Wie er und seine Kollegen den im Mai übernommenen Auftrag der Begleitung des Prozesses „Pastoral der Zukunft“ verstehen, verdeutlichte der Freiburger Professor in seinem Impulsvortrag. „Es muss bei solchen Projekten auch zu Widersprüchen, zu unterschiedlichen Interessen und zu Spannungen unterschiedlicher Logiken kommen.“ Es könne allerdings evangeliumsgemäß sein, sich „gegen das Gewohnte“ zu richten. Empirische Untersuchungen zeigten, dass es häufig Finanzprobleme seien, die bei den Bistümern und Landeskirchen als Krise gedeutet würden und den Ausschlag für Reformanstrengungen gäben – „nicht Mitgliederrückgänge, schlechtes Image, Blockaden in den Organisationsabläufen, spirituelle Entkräftung oder gar theologische Reflexionen“. Speziell in der katholischen Kirche zwinge zugleich der radikale Einbruch beim Priesternachwuchs zu massiven Reformprozessen.

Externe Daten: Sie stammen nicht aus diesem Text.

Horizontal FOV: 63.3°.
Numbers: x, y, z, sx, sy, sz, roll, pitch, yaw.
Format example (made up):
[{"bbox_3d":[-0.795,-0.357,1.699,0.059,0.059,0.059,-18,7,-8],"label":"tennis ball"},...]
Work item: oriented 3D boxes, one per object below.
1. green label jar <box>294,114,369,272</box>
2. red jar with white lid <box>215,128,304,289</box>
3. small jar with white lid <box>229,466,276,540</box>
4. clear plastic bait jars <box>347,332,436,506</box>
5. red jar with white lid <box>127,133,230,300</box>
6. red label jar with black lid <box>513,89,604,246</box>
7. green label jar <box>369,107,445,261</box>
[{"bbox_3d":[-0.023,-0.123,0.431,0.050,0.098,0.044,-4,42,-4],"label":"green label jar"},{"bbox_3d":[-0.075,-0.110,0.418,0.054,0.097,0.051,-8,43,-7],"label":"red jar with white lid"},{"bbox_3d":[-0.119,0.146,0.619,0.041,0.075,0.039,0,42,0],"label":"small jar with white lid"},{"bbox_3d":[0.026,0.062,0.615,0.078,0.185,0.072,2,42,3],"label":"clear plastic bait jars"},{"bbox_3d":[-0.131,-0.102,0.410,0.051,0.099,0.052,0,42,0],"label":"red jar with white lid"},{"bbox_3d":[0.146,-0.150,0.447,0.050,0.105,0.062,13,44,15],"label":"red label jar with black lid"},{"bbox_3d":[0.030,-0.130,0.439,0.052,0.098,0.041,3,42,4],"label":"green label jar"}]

Laut Ebertz seien Priester- wie Finanzmangel letztlich nur Symptome der Erosion des bisherigen Sanktionskonzepts der Kirche. Soziale Kontrolle durch die Nachbarschaften gebe es nicht mehr, und auch das Drohpotential der Hölle sei abhanden gekommen. Die Kirche sei herausgefordert, ihren Beziehungsmodus von Zwang auf Angebot, von Drohung auf Leistung, von Befehl auf Anreiz umzustellen. „Eine zukunftsfähige Kirche ist ohne diese Umstellung auf Beziehungsmodus nicht zu haben.“

Auch zwischen Familie und Kirche habe sich Wesentliches verschoben „Eltern lassen zwar noch mehrheitlich ihre Kinder taufen, aber sie erbringen kaum noch religionspädagogische Vorleistungen im Sinne der Kirche“, sagte Ebertz. Das herkömmliche Wachstum der Kirche als „Nachwuchskirche“ sei nicht mehr gesichert. Die Leitfrage bei den Überlegungen zur „Pastoral der Zukunft“ im Bistum Würzburg müsse daher sein, wie die Diözese so weiterentwickelt werden könne, dass das Zielprogramm nicht Schrumpfungsprozesse befördere, sondern Kirchenwachstum begünstige. Dafür sei es unerlässlich, dass Kirche attraktive Angebote mache, biographische Erfahrungen mit biblischer Orientierung und Vergewisserung zu verschränken. Eine Kirche, die wachsen wolle, braucht nach Ebertz Meinung einen Traditionsaufbruch in der Form, dass die Kirche zu den Menschen unterschiedlicher Milieus aufbreche und nicht in sich selbst ruhe oder sich milieuverengt einkapsele. Zugleich müsse Tradition so aufgebrochen werden, dass sie je nach ihrer Relevanz für die Menschen an den jeweiligen konkreten Orten geprüft werden könne. Gemeinsam Kirche sein sei ohne die Caritas nicht möglich, müsse ökumenisch orientiert sein und außerkirchlich in „durchaus auch kritischen Kooperation mit allen zivilgesellschaftlichen Initiativen ,guten Willens‘ an der Reich-Gottes-Werdung mitbauen“. „Wachstum ist mehr als das Zusammenwachsen des Bestehenden, das in den momentanen Fusionierungsprozessen Energien frisst und nach innen lenkt“, hob Ebertz hervor. Es gelte, Kirche in den Spannungsfeldern von Weite und Gemeinschaft einerseits sowie Partizipation und hierarchischer Struktur auf der anderen Seite weiterzuentwickeln.